Few are resistant to the charms of a toddler who waddles like a penguin and speaks gibberish over his shoulder in a squeaky voice at you because he’s clearly very busy and has places to be, and these two old ladies were no different. They were immediately besotted with Pumpkin and kicked up a conversation with me in Welsh.

“Does his mammy speak Welsh?” one of them asked.

And in the moment that followed, about a million thoughts flashed through my mind. Should I lie, just to avoid any awkwardness? Should I pretend I was married to a woman? Should I reach down, scoop leaves into their faces and vanish in a cloud of rainbow fairy dust? Alright, maybe the last one is a bit dramatic, but I’ve never got the chance to do that before and I’m waiting for the right moment.

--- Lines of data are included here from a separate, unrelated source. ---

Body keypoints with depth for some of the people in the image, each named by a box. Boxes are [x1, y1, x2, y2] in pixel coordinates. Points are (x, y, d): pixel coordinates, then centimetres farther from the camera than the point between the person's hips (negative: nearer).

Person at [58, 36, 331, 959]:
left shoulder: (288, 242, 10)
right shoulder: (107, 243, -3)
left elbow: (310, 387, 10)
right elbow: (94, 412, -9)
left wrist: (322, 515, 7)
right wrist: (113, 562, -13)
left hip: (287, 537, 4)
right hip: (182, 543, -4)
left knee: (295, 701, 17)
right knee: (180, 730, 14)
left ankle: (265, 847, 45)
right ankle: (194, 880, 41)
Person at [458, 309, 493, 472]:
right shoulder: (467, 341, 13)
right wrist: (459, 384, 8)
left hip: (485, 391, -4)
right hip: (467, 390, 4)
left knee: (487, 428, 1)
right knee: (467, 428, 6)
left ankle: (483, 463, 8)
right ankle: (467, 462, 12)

I mean, you just never know. We live in small-town Wales, which isn’t the most diverse of places. And I don’t know if you’ve seen the film Madagascar, but there’s an old lady in that who beats up a lion with all the might and agility of Xena the Warrior Princess and I didn’t want to be on the receiving end of an opened can of old lady whoop-ass. There were two of them, after all, and only one of me. I already told you they were more fit than me, remember?

But then I thought about Pumpkin, and how I never ever wanted him to recognise even the faintest glimmer of shame or embarrassment from his dads at being gay. I didn’t want him to ever see us hesitate or be anything other than our complete authentic selves.

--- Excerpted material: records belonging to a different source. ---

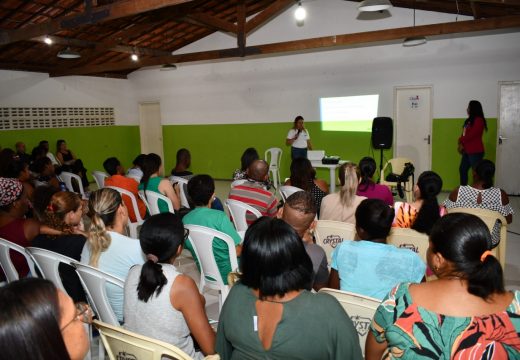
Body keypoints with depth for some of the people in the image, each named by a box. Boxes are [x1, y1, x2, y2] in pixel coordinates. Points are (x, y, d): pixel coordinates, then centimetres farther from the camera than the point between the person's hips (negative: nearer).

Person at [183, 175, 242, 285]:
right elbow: (237, 251, -22)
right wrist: (242, 246, 0)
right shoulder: (219, 217, -28)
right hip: (227, 274, -6)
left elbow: (188, 248, 5)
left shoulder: (185, 220, -10)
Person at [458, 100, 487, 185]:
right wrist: (461, 144, -4)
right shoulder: (469, 120, 15)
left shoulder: (479, 120, -13)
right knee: (462, 169, 14)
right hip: (467, 151, 10)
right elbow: (464, 134, 13)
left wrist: (461, 140, -4)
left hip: (476, 152, -10)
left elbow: (471, 135, -20)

So, I said: “Oh, he’s actually got two dads, but yes, his other dad speaks Welsh, too.”

And do you know what? The old ladies didn’t even wince or pause or anything. The world continued to turn on its axis. The whoop-ass remained firmly in the can, waiting to be unleashed on some other poor unsuspecting victim. They just carried on talking to me about Welsh schools and whatnot, and it was a completely painless, actually-quite-pleasant experience.

I know what a lot of people will be thinking: times have changed. And yes, times have changed. But there is still a lot of work to do. It is still illegal to be gay in over 70 countries across the world and punishable by death in 11. The western world is experiencing a period of political division that means a lot of marginalised communities are fearing for their safety. So yeah, there are still moments where you hesitate and think, what if?

It’s really important to us as dads that we are proud of who we are, so that we may instil the same pride in Pumpkin, no matter who he turns out to be. And that sort of teaching begins with ourselves. Do you know what? We are so blimmin’ proud to be who we are, and we can’t wait to take Pumpkin to his first Pride event one day in the hopeful future, when all of this madness is behind us and words like unprecedented and pandemic have faded into distant memory.

I can’t wait for that day. I can’t wait to proudly hold his little hand and show him that there are a million ways to love, a million ways for a family to be created, and all of those ways are the right way as long as they’re born from love.

Until then, we’re going to hold our heads up high in the little day-to-day moments.

Thanks for reading, everybody. Stay safe. Wear a mask. Support local businesses this winter. Remember – be proud as hell and ask yourself, what would Lizzo do?

Disclaimer: the letter P was used 99 times in this blog post. Do with this information what you will.